Armes England

Graham Swift zelebriert einen trostlosen „Festtag“

Von Wieland SchwanebeckRSS-Newsfeed neuer Artikel von Wieland Schwanebeck

Besprochene Bücher / Literaturhinweise

Kostümierte Engländer mit serviler Gesinnung und ein wenig milder Standesrebellion im Herzen? Downton Abbey-Alarm! Die Assoziation mit der adeligsten aller jüngeren Seifenopern liegt angesichts der Publikation von Graham Swifts Ein Festtag durchaus nahe und wird vom Verlag auch eigens geschürt – ein Zitat mit der entsprechenden Assoziation ziert den Buchrücken der Hardcover-Ausgabe von dtv. Tatsächlich entsprechen die Koordinaten auffällig denen von Julian Fellowesʼ Serien-Melodram für die anglophilen Kreise: Wir befinden uns im Jahr 1924, der Untergang der Titanic und das Trauma des Ersten Weltkriegs haben dem Land einige Narben geschlagen (die benachbarten Herrenhaus-Clans sprechen vom Filius der Sheringhams schlicht als „de[m] einzige[n] Sohn, der noch übrig war“). Zaghaft erproben die Dienstmädchen neue Freiheiten, wobei sie von der Schwermut ihrer reichen Dienstherren profitieren, die sehnsuchtsvoll die Jugend des Personals bestaunen und dabei möglicherweise „die fahlen Geister“ ihrer im Krieg gefallenen Kinder sehen, und in den Köpfen der reichen Familien wächst die Saat eines sozialen Gewissens: Man singt zwar noch nicht gemeinsam Arbeiterlieder, aber das Dienstmädchen darf sich in der Bibliothek schon mal Bücher ausleihen, sogar solche für Jungs.

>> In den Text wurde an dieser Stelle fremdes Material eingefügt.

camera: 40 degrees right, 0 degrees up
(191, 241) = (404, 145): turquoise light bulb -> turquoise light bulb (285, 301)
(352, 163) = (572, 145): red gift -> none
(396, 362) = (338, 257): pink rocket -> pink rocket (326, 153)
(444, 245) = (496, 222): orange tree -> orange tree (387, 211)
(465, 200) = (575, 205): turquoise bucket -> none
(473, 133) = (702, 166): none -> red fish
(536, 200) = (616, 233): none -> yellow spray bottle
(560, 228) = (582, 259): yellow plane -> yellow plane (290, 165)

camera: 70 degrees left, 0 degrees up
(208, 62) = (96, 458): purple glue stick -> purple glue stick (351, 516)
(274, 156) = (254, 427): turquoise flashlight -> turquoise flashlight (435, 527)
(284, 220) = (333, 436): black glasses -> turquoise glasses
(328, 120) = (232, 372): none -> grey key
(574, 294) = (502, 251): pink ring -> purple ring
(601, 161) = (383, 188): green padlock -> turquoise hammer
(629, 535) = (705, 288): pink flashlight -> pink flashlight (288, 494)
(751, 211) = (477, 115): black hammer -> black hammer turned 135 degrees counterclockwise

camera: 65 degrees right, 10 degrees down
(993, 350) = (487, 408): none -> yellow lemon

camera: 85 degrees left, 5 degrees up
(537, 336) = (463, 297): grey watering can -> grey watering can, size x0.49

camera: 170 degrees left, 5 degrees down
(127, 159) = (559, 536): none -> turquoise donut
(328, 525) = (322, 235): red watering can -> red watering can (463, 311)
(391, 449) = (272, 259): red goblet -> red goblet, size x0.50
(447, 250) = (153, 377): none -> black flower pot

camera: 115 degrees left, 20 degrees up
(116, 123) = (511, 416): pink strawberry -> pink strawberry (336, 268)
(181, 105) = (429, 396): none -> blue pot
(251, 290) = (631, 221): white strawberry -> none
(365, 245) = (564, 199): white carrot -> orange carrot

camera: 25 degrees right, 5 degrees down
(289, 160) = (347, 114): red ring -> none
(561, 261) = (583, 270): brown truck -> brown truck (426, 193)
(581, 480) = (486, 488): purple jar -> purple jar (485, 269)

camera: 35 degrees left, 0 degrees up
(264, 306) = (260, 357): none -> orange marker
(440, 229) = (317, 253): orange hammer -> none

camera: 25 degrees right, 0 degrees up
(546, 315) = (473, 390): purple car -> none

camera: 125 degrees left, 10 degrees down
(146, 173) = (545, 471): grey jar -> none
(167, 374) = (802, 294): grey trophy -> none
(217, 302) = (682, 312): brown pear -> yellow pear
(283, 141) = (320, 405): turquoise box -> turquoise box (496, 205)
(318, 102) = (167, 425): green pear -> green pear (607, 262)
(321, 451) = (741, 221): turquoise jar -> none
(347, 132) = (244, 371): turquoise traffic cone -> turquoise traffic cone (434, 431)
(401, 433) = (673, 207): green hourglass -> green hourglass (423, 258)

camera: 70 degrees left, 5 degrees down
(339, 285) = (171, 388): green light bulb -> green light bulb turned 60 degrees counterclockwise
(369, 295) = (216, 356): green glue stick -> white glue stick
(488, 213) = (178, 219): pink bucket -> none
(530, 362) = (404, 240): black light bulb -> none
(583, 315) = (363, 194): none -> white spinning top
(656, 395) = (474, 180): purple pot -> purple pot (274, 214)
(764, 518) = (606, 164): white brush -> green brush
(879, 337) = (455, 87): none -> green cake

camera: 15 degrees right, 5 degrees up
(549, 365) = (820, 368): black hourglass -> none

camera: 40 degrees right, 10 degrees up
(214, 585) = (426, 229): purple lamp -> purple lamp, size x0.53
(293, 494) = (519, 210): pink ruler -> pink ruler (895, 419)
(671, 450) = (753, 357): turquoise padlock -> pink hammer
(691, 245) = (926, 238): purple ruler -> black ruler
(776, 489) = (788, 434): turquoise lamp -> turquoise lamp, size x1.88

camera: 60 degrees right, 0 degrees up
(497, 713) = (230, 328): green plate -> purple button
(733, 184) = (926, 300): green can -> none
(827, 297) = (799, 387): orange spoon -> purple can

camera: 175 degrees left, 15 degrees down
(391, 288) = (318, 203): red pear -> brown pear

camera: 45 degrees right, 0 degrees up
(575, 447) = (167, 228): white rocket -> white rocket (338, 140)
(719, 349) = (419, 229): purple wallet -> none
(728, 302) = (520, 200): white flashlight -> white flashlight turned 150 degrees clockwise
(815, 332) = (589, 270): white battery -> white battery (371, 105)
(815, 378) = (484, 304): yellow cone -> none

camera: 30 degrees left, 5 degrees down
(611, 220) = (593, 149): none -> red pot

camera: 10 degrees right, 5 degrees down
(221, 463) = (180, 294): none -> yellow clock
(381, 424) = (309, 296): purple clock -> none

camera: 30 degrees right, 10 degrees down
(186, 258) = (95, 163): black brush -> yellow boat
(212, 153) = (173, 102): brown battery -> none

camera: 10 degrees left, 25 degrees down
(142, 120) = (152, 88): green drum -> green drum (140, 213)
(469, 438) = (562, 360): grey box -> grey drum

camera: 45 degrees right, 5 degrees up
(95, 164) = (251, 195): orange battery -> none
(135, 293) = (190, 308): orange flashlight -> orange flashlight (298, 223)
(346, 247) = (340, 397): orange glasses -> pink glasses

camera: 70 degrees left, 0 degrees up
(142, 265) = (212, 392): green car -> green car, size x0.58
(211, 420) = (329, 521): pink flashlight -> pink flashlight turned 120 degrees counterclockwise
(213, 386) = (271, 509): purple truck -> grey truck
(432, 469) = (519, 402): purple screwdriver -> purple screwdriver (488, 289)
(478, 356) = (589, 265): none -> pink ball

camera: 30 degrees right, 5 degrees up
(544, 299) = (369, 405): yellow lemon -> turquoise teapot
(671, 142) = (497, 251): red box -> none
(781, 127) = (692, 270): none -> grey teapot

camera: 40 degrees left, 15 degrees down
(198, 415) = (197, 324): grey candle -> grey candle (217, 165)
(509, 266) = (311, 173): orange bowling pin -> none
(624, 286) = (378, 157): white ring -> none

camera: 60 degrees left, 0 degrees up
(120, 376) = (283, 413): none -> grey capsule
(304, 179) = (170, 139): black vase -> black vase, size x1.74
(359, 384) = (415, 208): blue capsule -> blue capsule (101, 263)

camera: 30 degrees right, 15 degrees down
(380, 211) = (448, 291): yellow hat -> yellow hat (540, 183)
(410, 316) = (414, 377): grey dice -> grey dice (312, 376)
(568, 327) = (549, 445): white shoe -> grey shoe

Trotz dieser Parallelen bewegt sich Swifts Text – der mit dem Etikett der Novelle etwas angemessener charakterisiert wäre als mit dem des Romans, das der Verlag bemüht – auf gänzlich anderem Terrain als das aus dem Fernsehen bekannte Bäumchen-wechlse-dich-Spiel, das zu gleichen Teilen Ausstattungsporno und Stammbaum-Soap ist. Zwar wird hier wie da die Geschichte einer unerhörten Liebschaft erzählt, doch die an ihr Beteiligten entwickeln kaum so viel Profil, dass der Leser sich groß in sie hineinversetzen könnte. Bei Swift sind es das Dienstmädchen Jane Fairchild und Paul Sheringham, ein Sohn aus gutem Hause, die sich am „Mothering Sunday“ (dem Vorläufer des säkularen Muttertags), kurz vor Pauls standesgemäßer Eheschließung, zum Sex im verlassenen Haus der Sheringhams treffen – ein eingeübtes Arrangement, das beide bereits als Teenager begonnen haben. Davon abgesehen jedoch, dass Paul ihr mittlerweile kein Geld mehr für den Liebesdienst zahlt (Jane fasst ihre Karriere salopp im Dreischritt „Waise, Dienstmädchen, Prostituierte“ zusammen), behauptet die Erzählung keine größere romantische Bindung; routiniert blickt Jane hinterher auf den trocknenden Samenfleck, dessen Form sie an die Kartenumrisse Englands erinnert (ein derber Scherz auf Kosten des schrumpfenden Empire), und erfreut sich im Stillen daran, dass es zur Abwechslung nicht sie ist, die als Teil der „stillen Armee“ diskret die Bettwäsche wechseln wird. Paul bricht auf, um seine Verlobte zu treffen, während Jane nackt im Haus umherläuft, und viel mehr, als dass der Text ab hier in Janes Biografie vor- und zurückblendet und noch eine größere schicksalhafte Wendung aufbietet, passiert gar nicht – allerdings dienen die weiteren, abermals an eine der dramatischeren Zäsuren von Downton Abbey erinnernden Entwicklungen des Tages ihr später als Initialzündung für eine Karriere als gefeierte Schriftstellerin. Noch als fast Hundertjährige, die Königinnen und Könige überlebt hat, wird Jane an diesen Festtag zurückdenken und dabei feststellen, wie sehr sie in ihren erfolgreichen Fiktionen von ihm gezehrt hat.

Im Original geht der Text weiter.